Filmmakers took a different approach with the characters who are adults for the entirety of The Goldfinch. Jeffrey Wright portrays Hobie, an antique furniture restorer and Theo's mentor, from old age to older age, while Nicole Kidman earns top billing for her portrayal of Mrs. Barbour, the small but pivotal role of the icy, troubled family friend who takes in Theo immediately after the death of his mother. The film's makeup crew engaged the help of elaborate, identity-obscuring prosthetics to age up Kidman.

The Goldfinch, starring Han Solo or the guy from One Direction

If The Goldfinch filmmakers wanted to be extremely faithful to the novel, they would've cast Daniel Radcliffe as the older Theodore Decker.
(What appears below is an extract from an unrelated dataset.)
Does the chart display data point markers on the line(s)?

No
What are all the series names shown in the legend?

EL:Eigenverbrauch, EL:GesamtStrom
Throughout the book, he wears thick glasses, prompting his friend Boris to nickname him "Potter" (as in Harry Potter). But the man who played "the boy who lived" was not meant for this book adaptation, as Ansel Elgort won the coveted role instead. But by no means was it a cakewalk for the young actor. According to Justin Kroll of Variety, director John Crowley met with multiple actors over the course of two months before he decided to offer the part to Elgort in the fall of 2017. Kroll later revealed on Twitter some of the guys that the Baby Driver actor beat out for the challenging role. "Other names in the mix," according to Kroll, included English actor Callum Turner, One Direction singer Harry Styles, and Alden Ehrenreich (before he broke out with his starring role in Solo: A Star Wars Story).
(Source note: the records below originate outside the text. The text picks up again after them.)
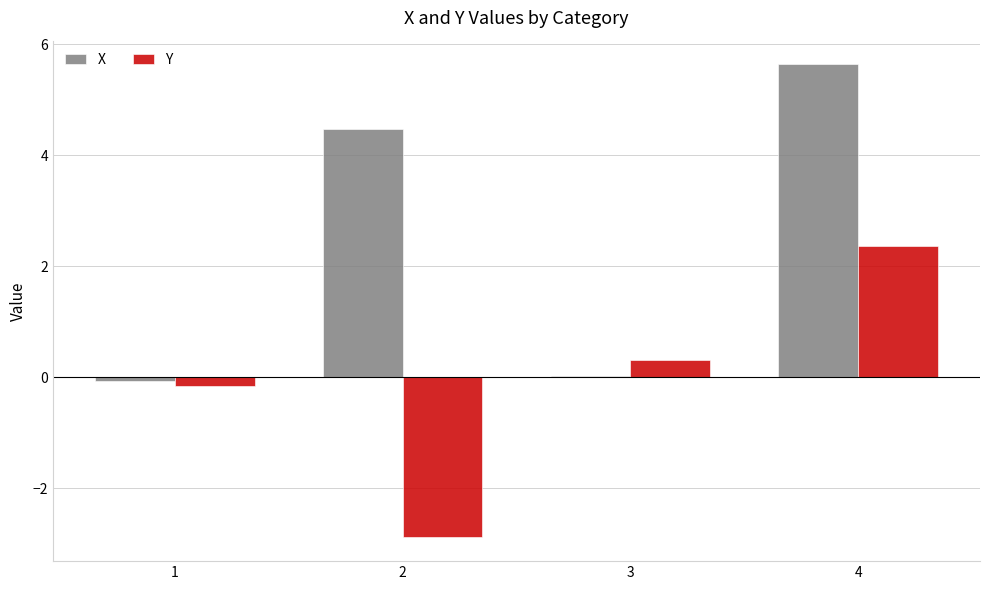

What is the maximum value for Y?

2.4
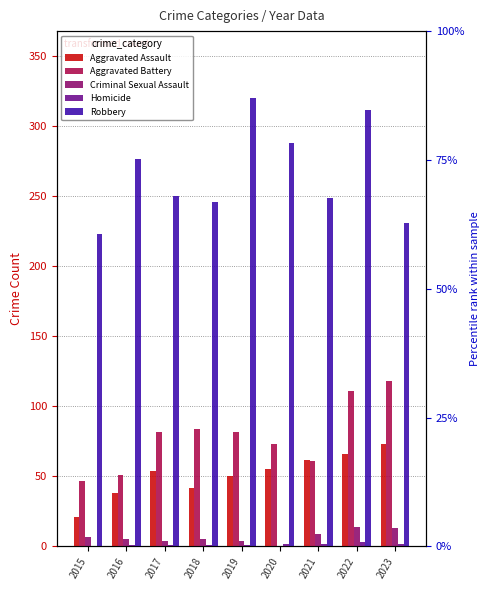

What is the difference between the maximum and second lowest values in the Aggravated Battery series?

67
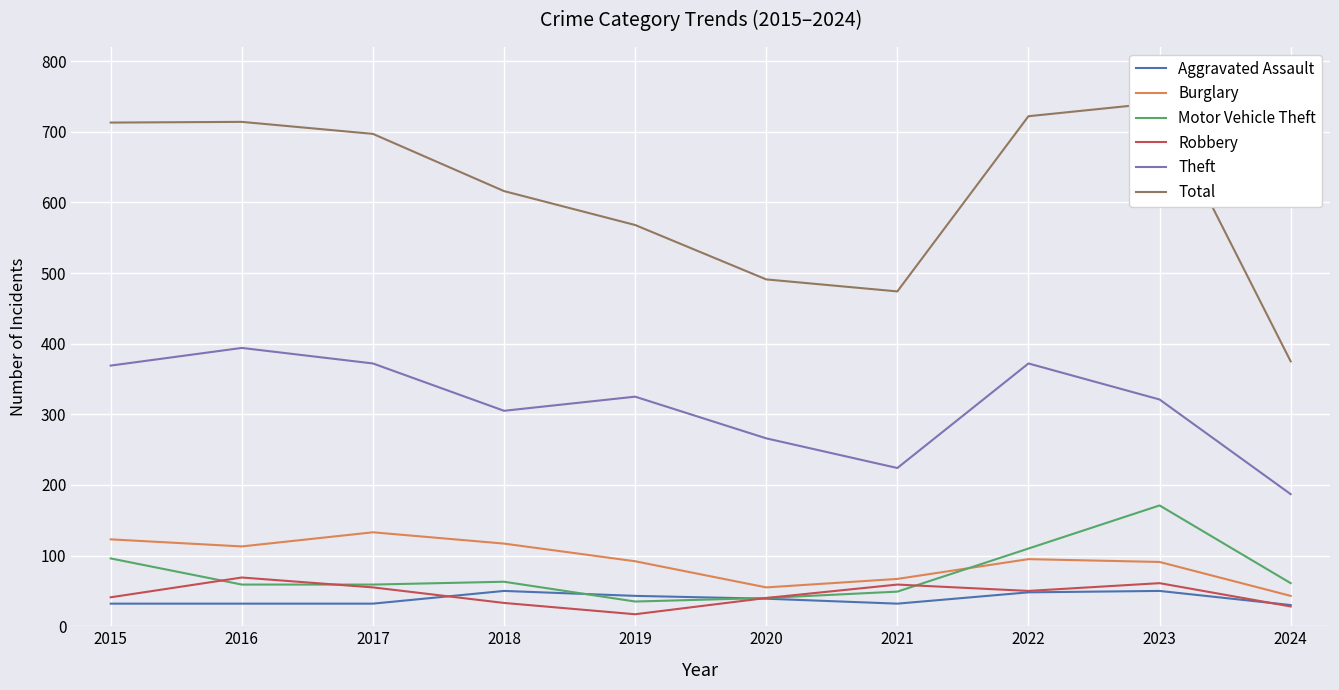

Between 2016 and 2021, which is larger?

2016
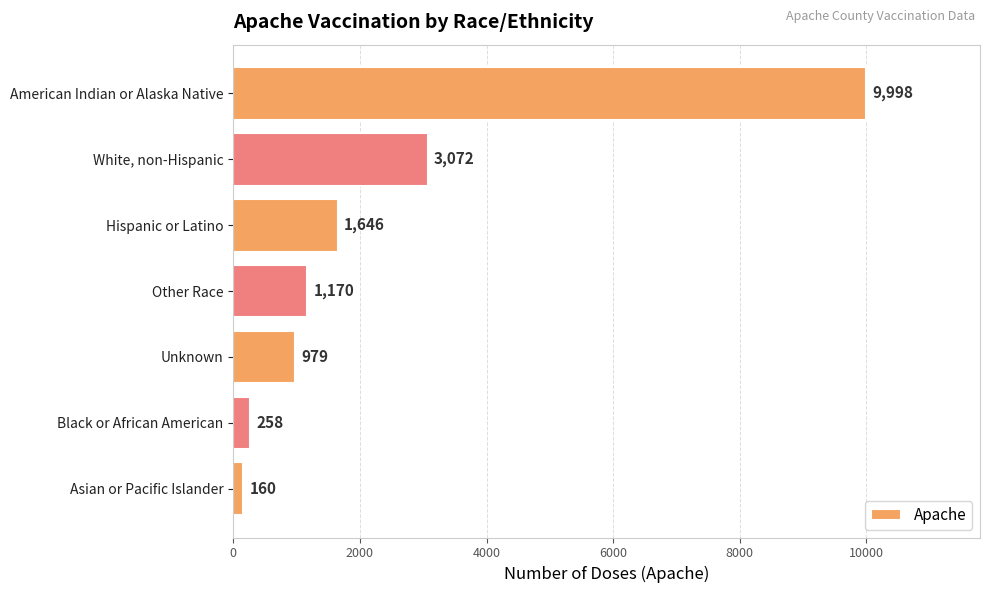

Reading top to bottom, what are all the values shown in this chart?

9998	3072	1646	1170	979	258	160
A lot of major actors turned down roles

While several up-and-coming stars vied for the role of Theodore Decker, The Goldfinch's filmmakers had a much harder time getting big name actors to commit to some of the film's other major parts. While the film boasts one Academy Award winner in Nicole Kidman, it could've had even more, had Kidman's The Hours co-star Julianne Moore not turned down the fleeting, ghost-like role of Theo's late mother, Audrey Decker. (Variety reported that producers and the actress couldn't agree on a deal.)

Jeffrey Wright signed on to play Hobie, the quiet antiques restorer who teaches Theo life skills and serves as a father figure to the flailing young man. He's an acclaimed actor, but Wright probably isn't as well-known as the other stars who were offered the role first. Warner Bros. approached the appropriately brooding Liam Neeson, but that ultimately didn't work out, and neither did the studio's courting of Voldemort himself, Ralph Fiennes.

Finn Wolfhard worked hard for his spot in The Goldfinch

One of the more notable names in the cast — particularly for younger moviegoers — is Finn Wolfhard. Best known for his role as Mike Wheeler on the enormously popular Netflix series Stranger Things, The Goldfinch marks the actor's second major film role, following his work as Richie Tozier in It. (We're not counting Dog Days.) In this non-scary literary adaptation, Wolfhard portrays the younger version of Boris, an independent teenager (and son of an abusive alcoholic) who befriends Theo Decker upon the latter's move to Las Vegas. 

Also, Boris is Russian, but Wolfhard is not. (He's from Canada.) For that reason and others, Wolfhard didn't immediately emerge as a candidate for the role. "I love Stranger Things. But Finn wasn't our first choice," director John Crowley told Empire. "My first instinct was to reach out to young Russian theater groups and immigrant theater groups in New York. We met a bunch of authentic young Russian kids." But Wolfhard out-auditioned all of them. That's because he did his homework, arriving on set with what Crowley called "the perfect accent" ready to go.